REQUIRED WORK:
Decide whether each statement agrees with the Ghostbusters blog post: (a) the husband is studying for the bar; (b) the fake trailer shows Ghostbusters as if filmed in 1964; (c) a 1975 cartoon series is why the show had to call itself "The Real Ghostbusters." Answer yes or no for each, quoting the deciding words.

SOURCE PASSAGE:
Teenage Mutant Ninja Turtles VS The Real Ghostbusters

Ghostbusters (franchise)Image via Wikipedia

Let’s spend six hours surfing TVTropes.com: An examination of the five-man team in The Real Ghostbusters and Teenage Mutant Ninja Turtles.

My husband is studying for the bar.  This may seem to be a total non sequitur, but it’s relevant.  You see, whenever he throws himself into anything academic, he tends to spout nonsense during his downtime.  During his 80-page paper on Richard Nixon (which was only supposed to be 30…) he would give speeches on emus.  Tonight, he gave me a brief lecture on how original the film Ghostbusters was.

Now, he’s not wrong.  But I’m not genetically predisposed to saying, “Yes, dear,” so I challenged his premise.  Ghost-busting films were not new, even in the long-ago 1980s.  In fact, one clever YouTuber created a video showing what the Ghostbusters we’re all familiar with would have been like had it been filmed in 1954.  Fun for the whole family, if you’re up for explaining to the kids that generally speaking, black people really only talk like that when they’re trying to make money off the racist Hollywood machine.  You know, and that it’s 2010 and racism as comedy isn’t funny anymore.  Unless you’re on South park, because really, I’m shocked they haven’t made fun of this website yet.  Everyone’s fair game there.  But I digress…

Anyway, this nice little fake trailer uses the footage you’d expect from such classics as The Three Stooges and Abbott and Costello.  No real shock there — both the Stooges and A&C have battled pretty much everything there is to battle (including, in a roundabout way, each other).  But the trailer also takes clips from such films as The Ghost Breakers and Spook Busters.  Hmmm.  And let’s not forget the cheesetastic 1975 cartoon series The Ghost Busters, which was the reason our beloved show had to call itself “The Real Ghostbusters”.  Even the famous theme song isn’t wholly original.

SUPPLIED MATERIAL:

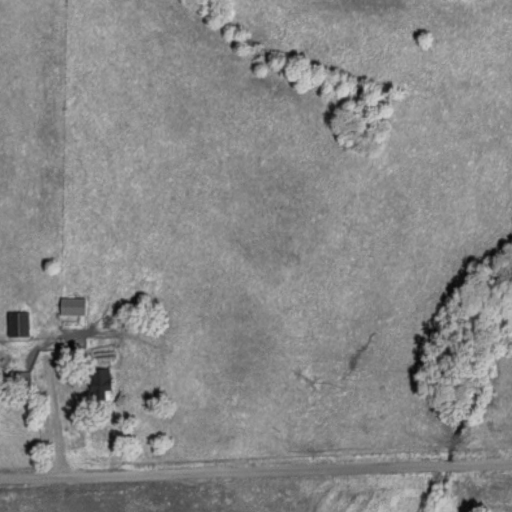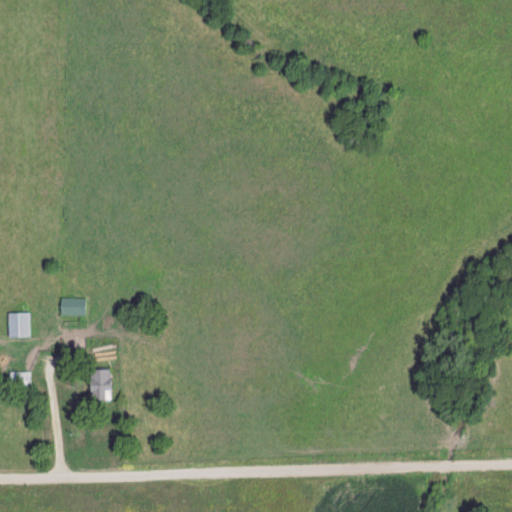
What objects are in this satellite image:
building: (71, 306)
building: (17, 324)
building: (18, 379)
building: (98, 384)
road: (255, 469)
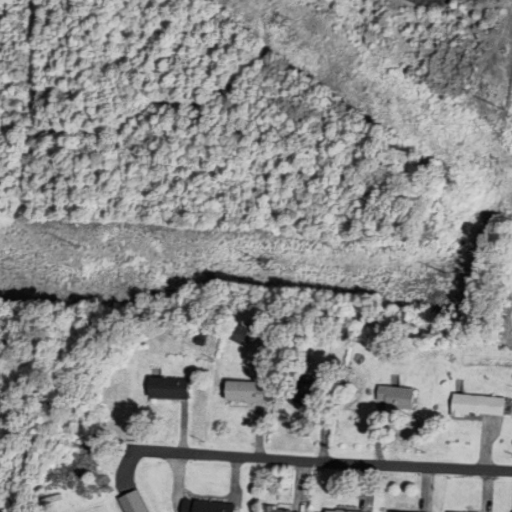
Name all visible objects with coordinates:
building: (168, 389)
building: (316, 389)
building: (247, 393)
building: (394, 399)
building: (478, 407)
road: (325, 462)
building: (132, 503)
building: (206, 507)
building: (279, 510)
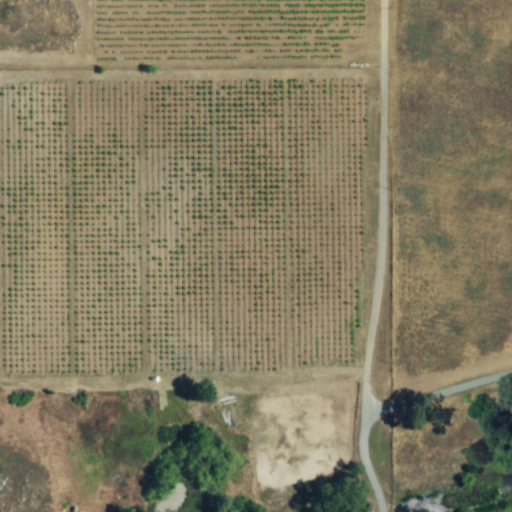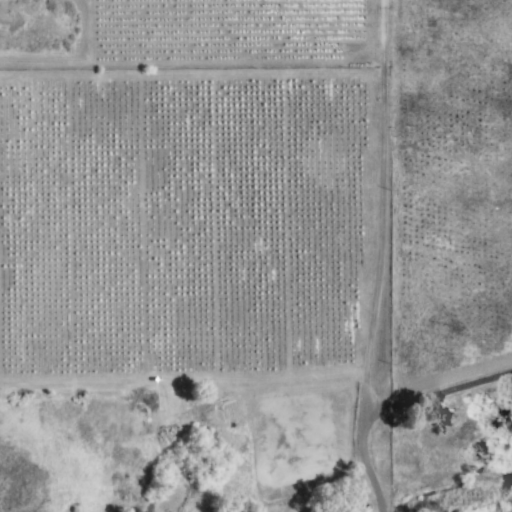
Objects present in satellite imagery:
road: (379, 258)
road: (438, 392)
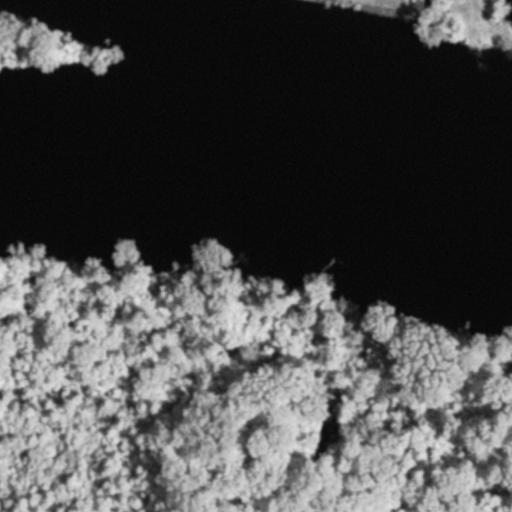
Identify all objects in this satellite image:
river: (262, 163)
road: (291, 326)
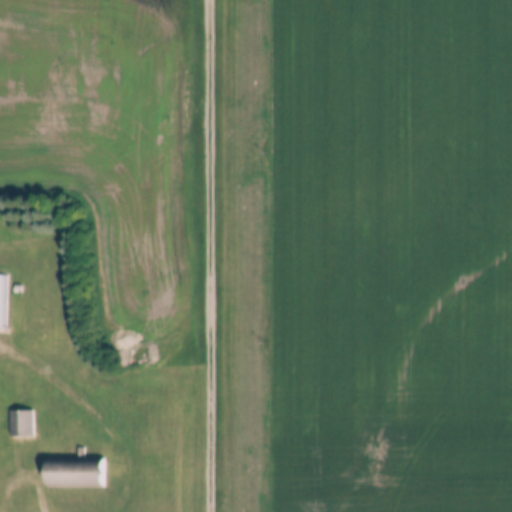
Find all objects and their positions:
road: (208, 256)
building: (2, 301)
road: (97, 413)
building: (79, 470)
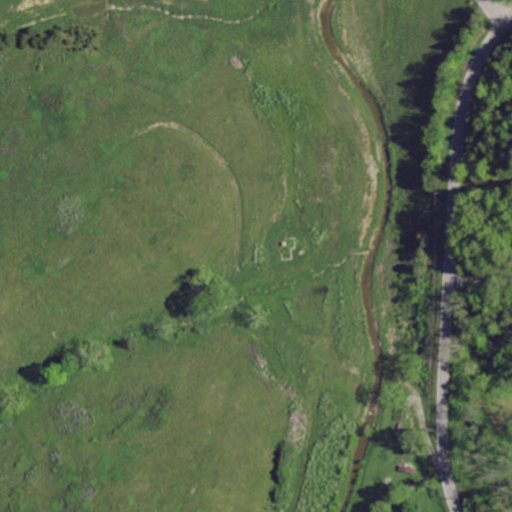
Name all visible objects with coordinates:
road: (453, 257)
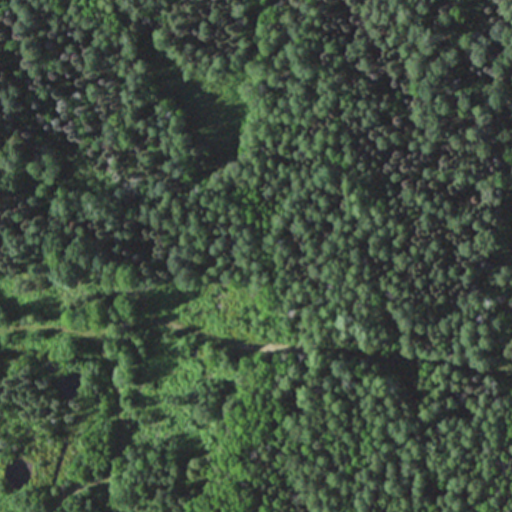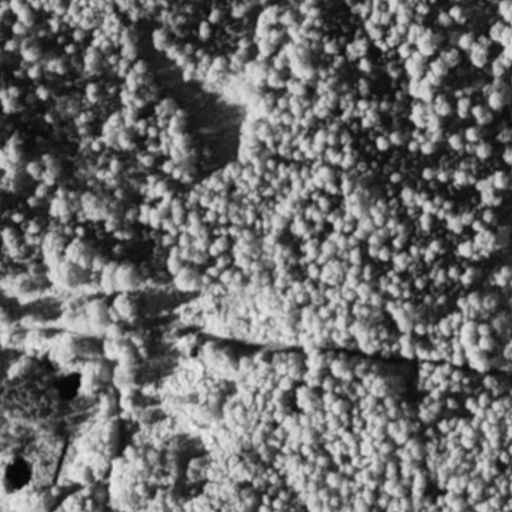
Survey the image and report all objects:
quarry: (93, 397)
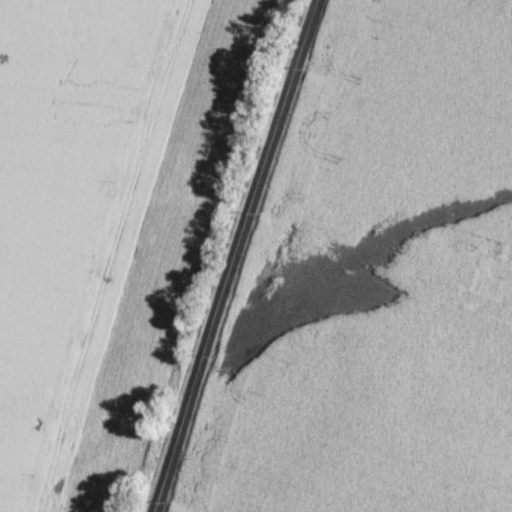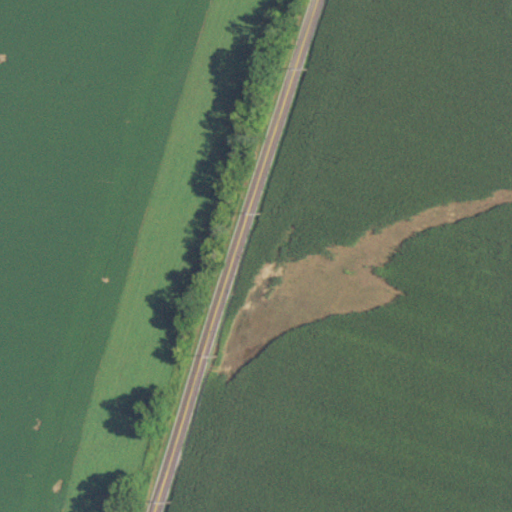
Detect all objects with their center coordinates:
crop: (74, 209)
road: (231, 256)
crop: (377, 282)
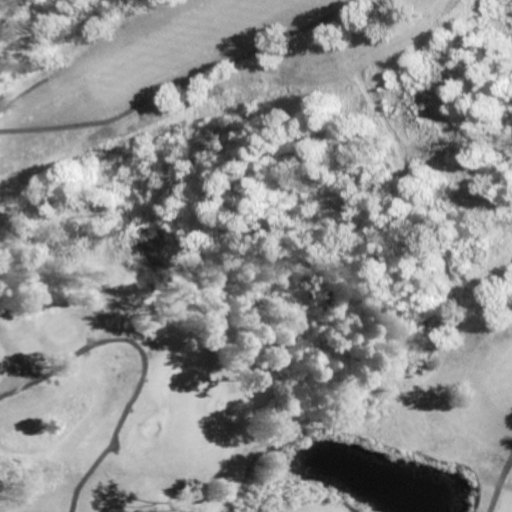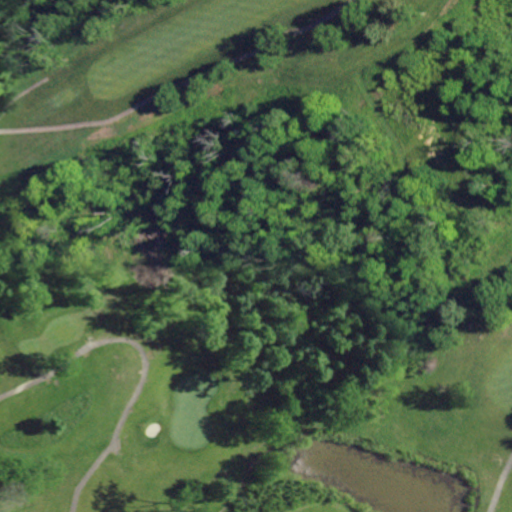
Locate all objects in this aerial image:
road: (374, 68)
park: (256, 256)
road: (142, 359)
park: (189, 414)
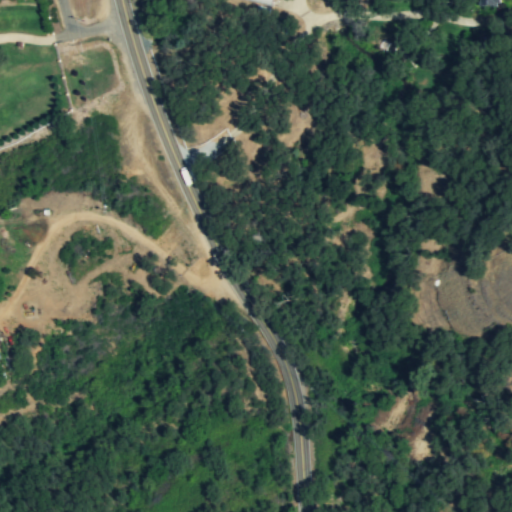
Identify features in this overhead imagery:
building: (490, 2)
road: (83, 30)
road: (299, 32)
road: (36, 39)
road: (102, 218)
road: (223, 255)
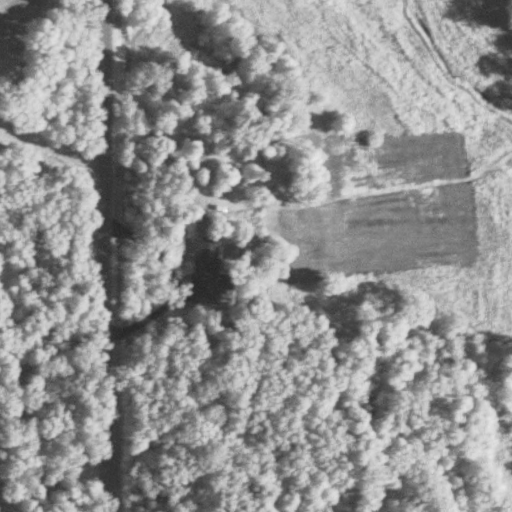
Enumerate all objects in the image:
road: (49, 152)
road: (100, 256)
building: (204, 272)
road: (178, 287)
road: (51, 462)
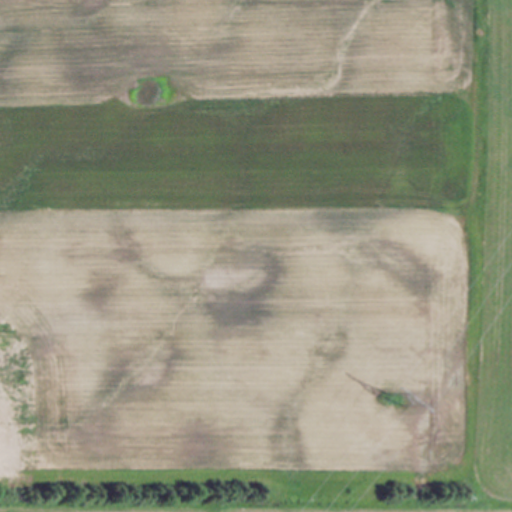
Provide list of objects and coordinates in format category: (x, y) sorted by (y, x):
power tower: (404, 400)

WRITTEN RESPONSE:
(a) Yes: "My husband is studying for the bar."
(b) No: "had it been filmed in 1954"
(c) Yes: "the cheesetastic 1975 cartoon series The Ghost Busters, which was the reason our beloved show had to call itself “The Real Ghostbusters”"